> The request: Return the following discussion of SSD speeds over SATA 2, SATA 3 and M.2 NVMe in full, word for word.

SATA 2 VS SATA 3 on a SSD the difference is a few seconds (aprox 5) on bootup (I have an old laptop which only has SATA 2)

 

the difference between a spinning disk and a SSD would be a lot more noticeable than the difference between a SATA and PCIe M.2 drive or even SATA 2 and SATA 3.

 

 

Seems I caused a bit confusion, I was thinking most of the case the difference between SATA 2 and SATA 3 wouldn't have significant different, as it's only about double the bandwidth, and it wasn't that often for a SSD to exceed SATA2 bandwidth (probably wasn't hold true anymore as SSD are getting even faster). Where the difference between SSD and HDD is orders of magnitude, and difference between M.2 NVMe SSD and SATA must be between those two situation. But what I don't know is how easy it is for current SSD to exceed the bandwidth of SATA 3 thus we can benefit from M.2 NVMe bus on normal usage or just Windows boot time difference.

> Data lines:
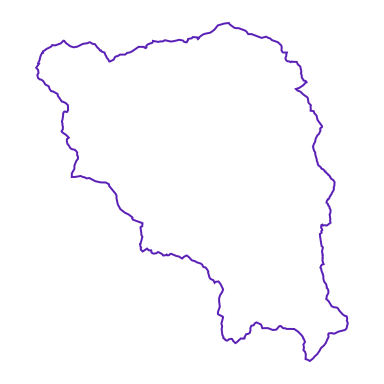 Zlatna, Alba, Romania (orthographic projection)
{"feature_id": "2599482B73731992881180", "entity_name": "Zlatna", "entity_type": "district", "adm_level": 2, "iso_a3": "ROU", "parent_name": "Romania", "parent_adm1": "Alba", "projection": "orthographic", "projection_center": [23.215, 46.13], "detail": "fine", "context": "isolated", "style": "outline", "palette": "violet", "viewbox_px": 384, "rotation_deg": 0, "n_neighbors": 0, "source": "geoboundaries", "source_scale": "gbopen_adm2", "svg_char_len": 5875}
<svg xmlns="http://www.w3.org/2000/svg" viewBox="0 0 384 384"><path d="M309.8,361.0L313.2,358.3L314.6,356.5L317.3,354.1L319.9,350.2L320.8,348.2L323.9,345.5L326.0,342.7L326.9,340.3L328.6,336.9L328.2,334.5L328.7,333.4L331.8,333.1L333.8,333.7L334.8,333.5L338.2,331.7L344.9,330.0L346.5,328.5L347.8,323.2L346.8,320.5L347.2,318.9L346.7,316.3L344.9,315.9L342.6,314.3L339.2,310.5L338.0,308.4L336.8,307.6L333.9,307.2L331.7,306.3L328.5,301.0L326.3,299.1L326.2,298.8L326.6,298.0L326.7,296.2L328.4,292.9L328.4,291.1L328.0,289.3L326.8,288.0L327.0,287.8L326.1,284.1L324.3,281.9L323.5,279.4L323.3,277.8L323.4,276.2L322.6,274.0L322.8,273.8L321.5,270.8L321.2,268.8L320.4,267.7L320.9,266.1L321.8,264.7L323.6,264.2L322.4,260.6L322.7,259.1L322.4,258.6L322.8,257.6L322.6,257.0L322.8,255.5L322.8,254.9L322.4,254.8L322.4,252.8L322.1,252.3L322.0,251.3L322.9,247.7L322.5,246.8L321.6,246.1L320.0,235.9L319.9,234.0L321.4,233.0L321.6,232.4L321.3,231.4L321.5,230.9L322.3,230.1L322.1,229.2L321.1,227.7L321.3,225.2L322.1,224.7L322.5,225.6L323.8,225.2L326.8,225.5L330.5,222.8L330.1,220.2L330.4,218.8L329.9,217.0L330.0,216.4L329.6,214.6L330.4,212.7L330.6,209.9L329.7,208.4L329.4,206.7L328.2,205.3L328.0,204.1L326.5,202.7L326.6,201.5L327.9,199.2L328.3,199.3L329.2,198.4L329.6,196.9L330.2,196.3L330.7,195.0L331.2,194.8L331.8,193.2L333.5,190.4L333.9,189.1L333.7,187.4L334.3,185.9L334.6,182.2L333.5,180.3L330.9,178.5L330.7,177.8L330.1,177.1L330.2,176.8L329.0,175.2L328.4,175.0L328.4,174.7L325.6,172.1L325.5,171.5L324.7,171.3L324.1,170.2L323.3,169.4L321.5,168.7L320.7,167.2L318.3,165.2L317.7,164.1L317.8,163.1L316.8,160.8L316.7,159.2L315.3,154.6L315.3,153.1L314.8,151.7L314.1,150.8L313.3,148.2L313.3,147.3L312.9,146.7L314.0,143.8L315.1,141.8L315.7,138.6L317.4,135.3L318.9,134.0L320.5,130.5L320.1,129.0L320.5,128.1L321.9,127.2L322.0,126.1L317.5,119.9L316.5,115.5L314.4,113.3L313.7,111.2L310.6,110.7L310.8,108.6L310.5,106.8L310.9,105.3L308.5,102.7L307.8,98.1L307.3,97.3L303.3,94.5L300.5,91.7L297.5,90.5L295.9,89.0L299.2,87.9L302.9,85.5L304.5,84.0L304.7,83.4L306.6,82.2L305.7,81.0L303.5,80.5L303.2,79.5L301.8,77.7L301.7,75.2L300.9,73.3L301.3,72.4L301.2,70.9L301.1,69.9L300.7,69.0L300.5,67.1L299.7,65.9L298.3,64.9L297.5,63.8L297.0,62.2L296.5,61.9L292.7,61.8L291.9,61.5L290.8,62.2L289.6,61.5L287.6,61.3L286.4,60.5L285.5,58.8L285.5,57.8L286.3,55.9L286.3,54.4L286.9,52.5L283.2,52.5L282.6,52.2L281.5,50.5L281.7,46.8L281.2,45.4L277.9,42.2L271.9,40.1L270.1,38.4L268.5,38.0L266.1,36.7L261.6,37.9L251.6,34.1L248.2,34.1L246.5,31.6L245.4,30.7L238.5,28.1L235.9,28.2L234.2,27.7L229.6,24.3L228.9,23.0L224.4,23.5L217.8,25.4L214.4,29.7L210.5,32.6L204.5,33.9L202.4,34.8L198.9,37.5L198.9,38.3L197.9,39.1L196.9,37.3L192.7,37.1L191.7,38.3L188.2,38.9L187.9,39.3L187.9,40.5L187.1,41.3L186.8,42.2L186.3,42.4L184.2,41.9L182.9,40.5L179.4,39.8L173.1,41.3L170.5,41.5L164.9,40.2L162.8,41.4L160.5,41.4L158.1,41.9L153.0,40.9L153.0,41.6L152.4,42.6L151.7,43.0L148.8,43.9L147.2,44.8L146.2,46.1L146.5,47.3L145.9,48.0L144.5,47.7L143.9,46.9L138.5,46.9L132.2,51.3L129.6,52.5L127.0,52.9L126.5,53.6L124.9,54.6L120.0,54.6L117.7,56.1L115.9,56.4L114.8,57.3L113.9,59.3L113.4,59.8L109.8,61.5L109.1,61.3L108.3,59.4L106.7,57.7L106.3,56.5L105.1,54.3L104.5,52.5L102.0,51.7L100.9,50.4L100.3,50.7L98.4,48.3L97.4,47.6L95.0,44.2L92.8,43.9L90.0,42.3L88.7,42.5L87.6,43.2L83.0,43.8L77.2,46.7L73.6,47.3L70.2,46.2L65.7,42.8L64.3,40.9L63.4,40.7L60.8,43.4L55.1,45.4L52.2,45.1L51.5,46.2L50.5,47.0L46.2,49.1L45.2,50.1L43.0,51.3L42.8,51.8L43.0,52.9L41.9,53.1L40.4,56.5L39.5,60.3L38.1,63.4L39.0,63.8L36.2,67.7L38.1,70.0L38.5,72.9L37.3,75.0L38.1,78.0L39.6,79.3L41.4,79.7L43.4,81.3L45.3,84.5L48.6,86.2L49.7,89.1L51.1,91.1L53.2,91.5L57.6,94.0L57.8,95.7L61.8,101.6L62.9,101.7L65.8,103.1L67.9,105.2L68.1,110.1L67.1,111.9L66.4,112.0L65.0,111.5L64.4,111.6L63.8,112.1L63.1,113.6L63.1,115.6L62.5,119.6L61.9,121.5L62.5,123.8L62.4,125.0L62.9,126.7L62.8,129.3L61.6,131.3L62.1,132.2L66.3,135.1L68.8,137.7L66.9,139.1L66.9,141.9L67.6,144.1L68.9,145.6L70.0,147.6L71.4,149.0L74.4,149.7L75.6,150.4L77.2,152.4L77.1,155.2L77.9,156.3L78.0,158.7L76.2,161.1L74.4,165.7L74.4,168.8L71.8,173.5L71.8,177.0L75.3,176.9L80.7,176.0L83.3,177.2L84.4,177.2L86.6,178.4L89.2,178.0L95.4,181.2L100.6,182.4L105.7,182.5L108.9,184.2L109.2,186.0L115.7,193.9L116.5,195.6L116.5,198.3L117.8,204.4L120.4,209.2L124.9,212.7L128.7,214.5L132.5,217.5L132.2,218.6L133.2,219.8L142.5,223.2L142.2,226.3L140.7,226.9L140.5,227.5L141.3,232.9L141.3,234.8L142.4,236.8L140.5,243.9L140.0,244.0L140.4,246.4L141.1,247.6L140.7,248.2L140.9,249.7L142.7,251.5L147.0,248.6L148.8,250.3L151.2,250.3L151.5,252.5L152.8,253.4L154.1,253.6L156.4,253.2L157.9,252.1L159.1,252.4L162.2,254.2L163.2,255.5L166.2,255.1L166.8,254.6L167.5,255.3L169.0,255.2L170.3,253.9L171.2,253.8L176.6,256.1L178.7,256.4L182.1,258.5L184.0,256.8L186.2,255.6L187.0,255.6L189.3,257.5L191.7,260.2L195.2,261.3L196.8,262.3L200.9,263.6L202.2,264.7L203.2,266.8L204.1,267.3L205.5,267.4L206.9,269.1L208.3,271.6L208.1,272.5L209.5,277.5L210.7,279.1L213.4,280.2L214.6,282.8L215.8,281.8L218.6,281.5L220.5,284.0L223.1,289.3L222.3,291.8L220.2,295.0L219.2,297.9L219.1,301.0L219.8,306.8L218.0,311.8L217.9,313.6L218.1,314.3L222.9,316.7L223.1,317.2L221.4,323.7L222.2,326.4L221.6,329.1L222.4,335.2L223.4,336.7L223.3,338.1L224.9,339.1L225.2,339.8L226.4,340.5L227.4,340.5L229.2,339.2L231.3,338.8L232.2,339.1L233.2,341.0L235.4,343.1L236.6,342.4L240.9,338.4L243.2,338.7L244.4,338.5L244.7,337.9L244.4,337.4L246.2,334.2L248.3,333.8L249.7,333.0L250.5,330.3L250.3,328.5L251.1,326.1L251.6,325.6L253.4,325.4L254.0,324.9L254.7,323.4L256.5,322.4L260.8,324.4L261.5,325.6L262.3,328.2L267.9,328.1L272.8,330.0L276.4,329.6L279.3,326.2L280.7,326.0L283.1,328.2L285.3,328.3L286.6,328.9L294.2,329.0L297.9,331.5L301.7,335.3L303.2,337.6L303.3,338.7L304.0,339.3L305.0,342.0L303.4,344.5L304.0,347.8L303.4,350.1L305.0,351.7L305.8,354.2L305.6,359.1L307.8,359.8L309.8,361.0Z" fill="none" stroke="#5b21b6" stroke-width="2"/></svg>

> Correct output:
SATA 2 VS SATA 3 on a SSD the difference is a few seconds (aprox 5) on bootup (I have an old laptop which only has SATA 2)

 

the difference between a spinning disk and a SSD would be a lot more noticeable than the difference between a SATA and PCIe M.2 drive or even SATA 2 and SATA 3.

 

 

Seems I caused a bit confusion, I was thinking most of the case the difference between SATA 2 and SATA 3 wouldn't have significant different, as it's only about double the bandwidth, and it wasn't that often for a SSD to exceed SATA2 bandwidth (probably wasn't hold true anymore as SSD are getting even faster). Where the difference between SSD and HDD is orders of magnitude, and difference between M.2 NVMe SSD and SATA must be between those two situation. But what I don't know is how easy it is for current SSD to exceed the bandwidth of SATA 3 thus we can benefit from M.2 NVMe bus on normal usage or just Windows boot time difference.